Show HN: Autofit2 – End-to-end pipeline for multilingual text classification

22 points by leschak 2 days ago|2 comments

Hi HN, Stefan here. autofit2 is a project I have been using at my previous company and is now opensourced. It has been used extensively in automated text moderation, but can be applied to any text/document classification task. We had success modeling offensive texts in 20+ languages (cf. github.com/neospe/dataload for all the datasets).

It's an integrated pipeline for lightweight multilingual text classification, covering preprocessing, training, and evaluation. It implements SetFit, a few-shot learning technique that works well for low-data regimes (down to a few dozen examples), and offers high throughput on CPUs, since it's based on Sentence Transformers. Dependencies are kept lean, but of course PyTorch itself isn't exactly small.

autofit2 takes a base model and a JSON config as input, and outputs a TorchServe model archive as well as a model card. The model card includes any benchmarks you have for your task, self-consistency tests, estimated CO2 emissions of the finetune, as well as an entropy-based bias analysis.

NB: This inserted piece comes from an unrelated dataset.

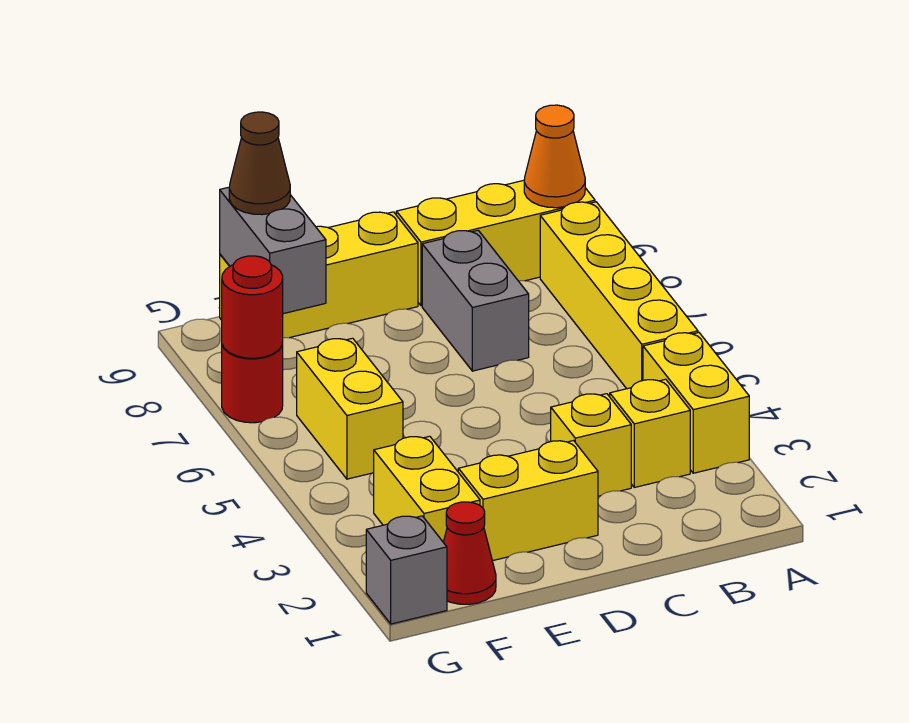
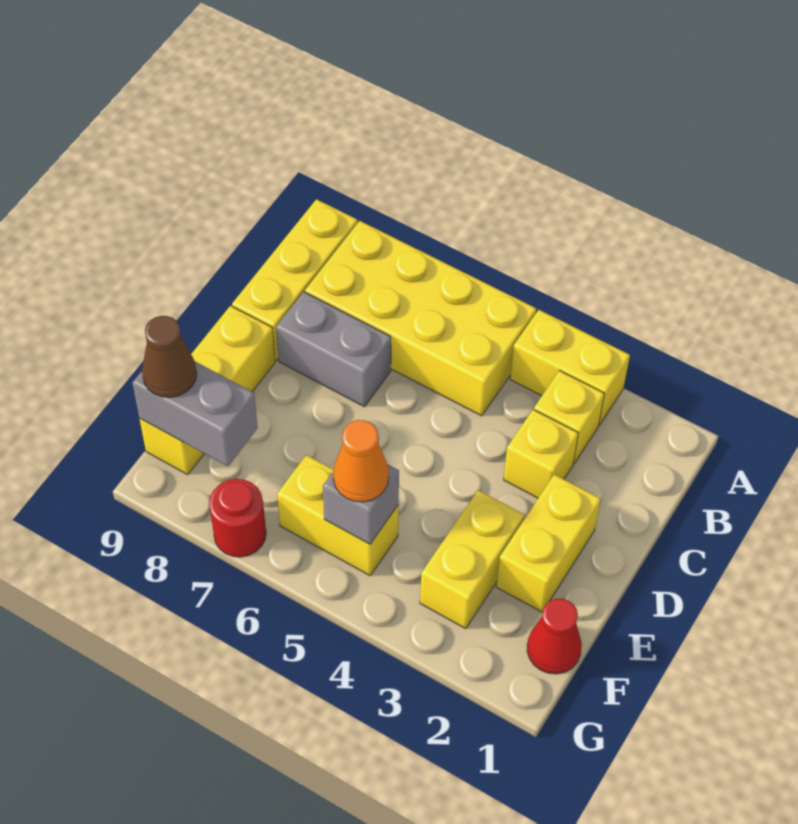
yellow brick A5:A8 level 1 -> yellow brick A5:B8 level 1
orange cone A9 level 2 -> orange cone F5 level 3
yellow brick F2:F3 level 1 -> yellow brick E3:F3 level 1
grey brick G1 level 1 -> grey brick F5 level 2
red round brick G7 level 2 -> none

For the bias eval, small test corpora for 50 languages are included. It works best with my EAR (Entropy-based Attention Regularization) fork of Sentence Transformers.

Feedback is welcome.

•

nmstoker 11 hours ago

How does this differ from SetFit? Is it just an alternative implementation?

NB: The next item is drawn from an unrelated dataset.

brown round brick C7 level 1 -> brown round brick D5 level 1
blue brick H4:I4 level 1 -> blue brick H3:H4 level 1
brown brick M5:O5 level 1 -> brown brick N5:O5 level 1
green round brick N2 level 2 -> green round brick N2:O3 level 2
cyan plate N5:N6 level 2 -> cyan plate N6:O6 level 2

I found the HF version pretty effective and it often works well for multilingual classification. I've used it for intent matching and was pleasantly surprised that Polish, German and other translations of our intents tended to work "for free" when training with just English training data!

https://github.com/huggingface/setfit

•

leschak 4 hours ago

Yes, this is an alternative original implementation, from four years ago, when the concept of SetFit was still new and HF's project didn't exist. I guess its value nowadays lies in its simplicity. It is really simple. And practicable if you use TorchServe, because embeddings and classification model get serialized into one object.